Unnamed: 0,islamic90,onUS,PERS,CIP,outsidehumanlaw,multiple,suicide,international,region,success,propvalue,wounded
0,0,0,1,1,1,0,0,0,2,1,0.0,0.0
1,0,0,1,1,1,0,0,1,1,1,0.0,0.0
2,0,0,1,1,1,0,0,1,5,1,0.0,0.0
3,0,0,1,1,1,0,0,1,8,1,0.0,0.0
4,0,0,1,1,1,0,0,1,4,1,0.0,0.0


In [13]:
fatalities = data.fatalities

In [14]:
Xtrain, Xtest, ytrain, ytest = train_test_split(Xfate, fatalities, test_size=0.20)

In [15]:
model = SGDRegressor()

In [16]:
model = model.fit(Xtrain, ytrain)

In [17]:
ytrainpred = model.predict(Xtrain)
ypred = model.predict(Xtest)

In [18]:
print("Train r2:", r2_score(ytrain, ytrainpred), "Test r2:", r2_score(ytest, ypred))

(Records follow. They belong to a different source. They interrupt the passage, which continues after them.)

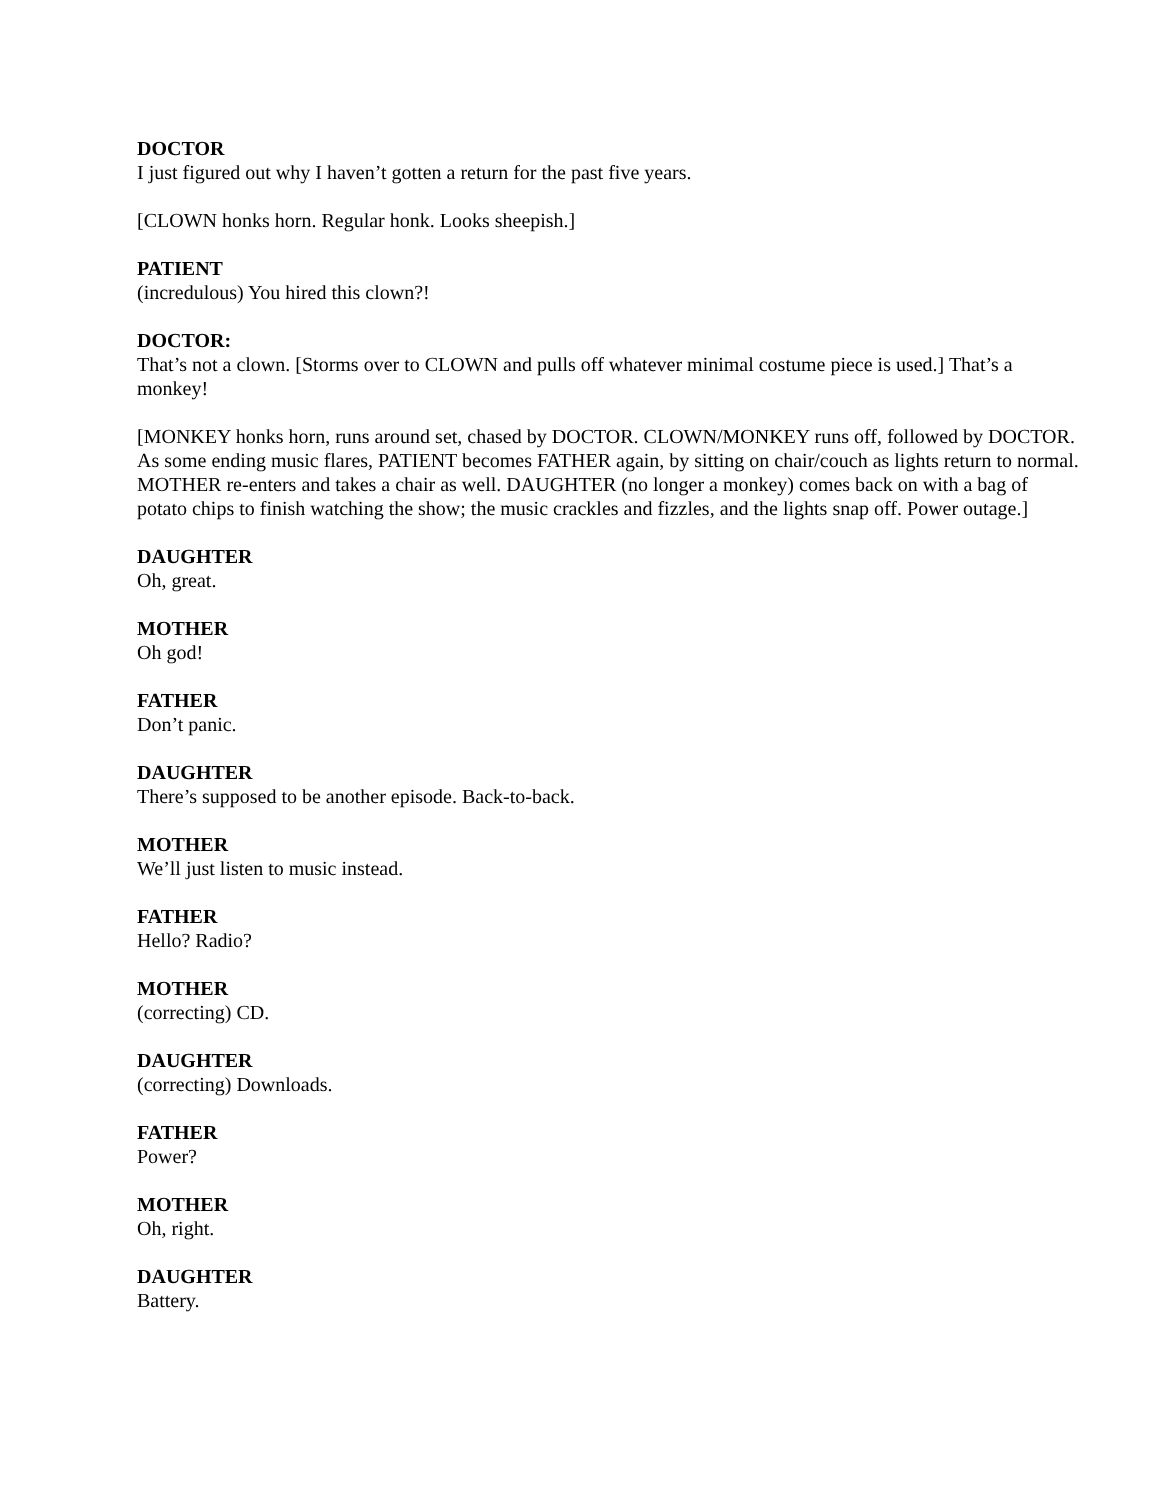DOCTOR
I just figured out why I haven’t gotten a return for the past five years.
[CLOWN honks horn. Regular honk. Looks sheepish.]
PATIENT
(incredulous) You hired this clown?!
DOCTOR:
That’s not a clown. [Storms over to CLOWN and pulls off whatever minimal costume piece is used.] That’s a monkey!
[MONKEY honks horn, runs around set, chased by DOCTOR. CLOWN/MONKEY runs off, followed by DOCTOR. As some ending music flares, PATIENT becomes FATHER again, by sitting on chair/couch as lights return to normal. MOTHER re-enters and takes a chair as well. DAUGHTER (no longer a monkey) comes back on with a bag of potato chips to finish watching the show; the music crackles and fizzles, and the lights snap off. Power outage.]
DAUGHTER
Oh, great.
MOTHER
Oh god!
FATHER
Don’t panic.
DAUGHTER
There’s supposed to be another episode. Back-to-back.
MOTHER
We’ll just listen to music instead.
FATHER
Hello? Radio?
MOTHER
(correcting) CD.
DAUGHTER
(correcting) Downloads.
FATHER
Power?
MOTHER
Oh, right.
DAUGHTER
Battery.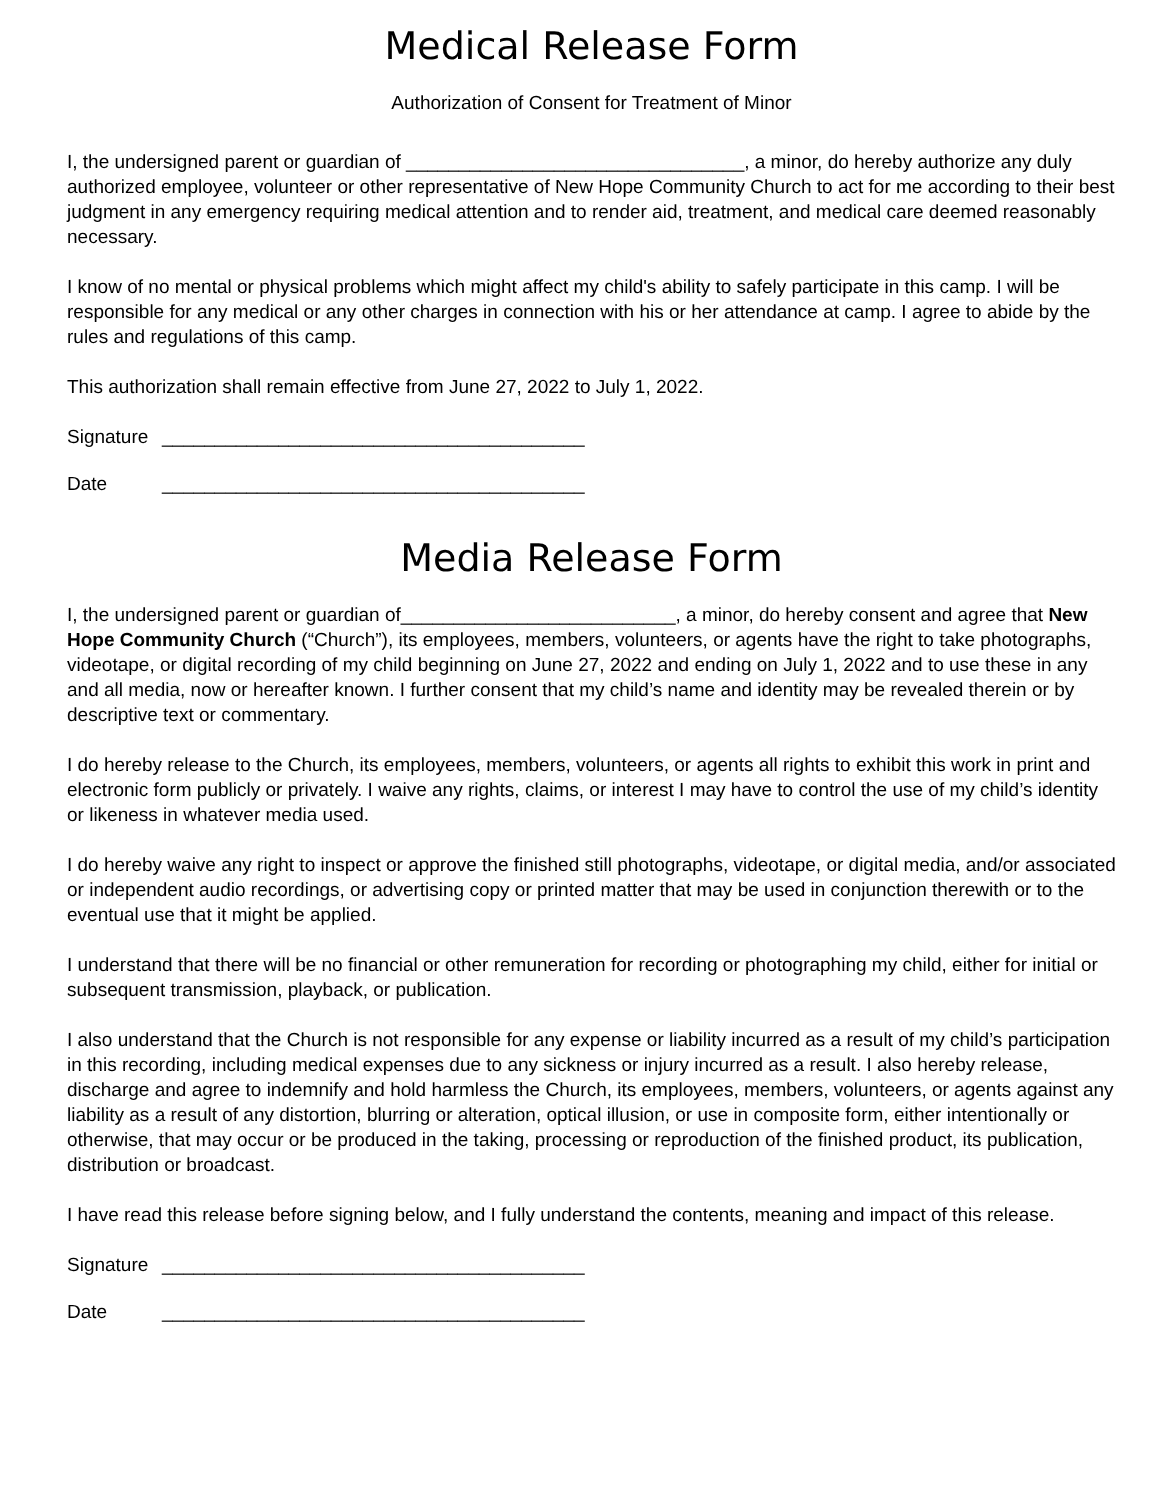Medical Release Form
Authorization of Consent for Treatment of Minor
I, the undersigned parent or guardian of ________________________________, a minor, do hereby authorize any duly authorized employee, volunteer or other representative of New Hope Community Church to act for me according to their best judgment in any emergency requiring medical attention and to render aid, treatment, and medical care deemed reasonably necessary.
I know of no mental or physical problems which might affect my child's ability to safely participate in this camp. I will be responsible for any medical or any other charges in connection with his or her attendance at camp. I agree to abide by the rules and regulations of this camp.
This authorization shall remain effective from June 27, 2022 to July 1, 2022.
Signature ________________________________________
Date ________________________________________
Media Release Form
I, the undersigned parent or guardian of__________________________, a minor, do hereby consent and agree that New Hope Community Church (“Church”), its employees, members, volunteers, or agents have the right to take photographs, videotape, or digital recording of my child beginning on June 27, 2022 and ending on July 1, 2022 and to use these in any and all media, now or hereafter known. I further consent that my child’s name and identity may be revealed therein or by descriptive text or commentary.
I do hereby release to the Church, its employees, members, volunteers, or agents all rights to exhibit this work in print and electronic form publicly or privately. I waive any rights, claims, or interest I may have to control the use of my child’s identity or likeness in whatever media used.
I do hereby waive any right to inspect or approve the finished still photographs, videotape, or digital media, and/or associated or independent audio recordings, or advertising copy or printed matter that may be used in conjunction therewith or to the eventual use that it might be applied.
I understand that there will be no financial or other remuneration for recording or photographing my child, either for initial or subsequent transmission, playback, or publication.
I also understand that the Church is not responsible for any expense or liability incurred as a result of my child’s participation in this recording, including medical expenses due to any sickness or injury incurred as a result. I also hereby release, discharge and agree to indemnify and hold harmless the Church, its employees, members, volunteers, or agents against any liability as a result of any distortion, blurring or alteration, optical illusion, or use in composite form, either intentionally or otherwise, that may occur or be produced in the taking, processing or reproduction of the finished product, its publication, distribution or broadcast.
I have read this release before signing below, and I fully understand the contents, meaning and impact of this release.
Signature ________________________________________
Date ________________________________________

Train r2: -1.99744579558e+47 Test r2: -2.36345614809e+46


That model is not working well, lets try a different regression model.

In [19]:
model = Lasso(alpha=0.01)
model = model.fit(Xtrain, ytrain)

In [20]:
ytrainpred = model.predict(Xtrain)
ypred = model.predict(Xtest)

In [22]:
print("Train r2:", r2_score(ytrain, ytrainpred), "Test r2:", r2_score(ytest, ypred))

Train r2: 0.0486737152258 Test r2: 0.0680202086616


### Fatalities Results
Although the Lasso model worked significantly better than the SGDRegressor, we still can not predict fatality counts with our data.

***
# Modeling Conclusions
While we could not predict fatality counts with any sort of accuracy, we were actually pretty successful in predicting region. While a little over 34% is not perfect, it is significantly better than random guessing.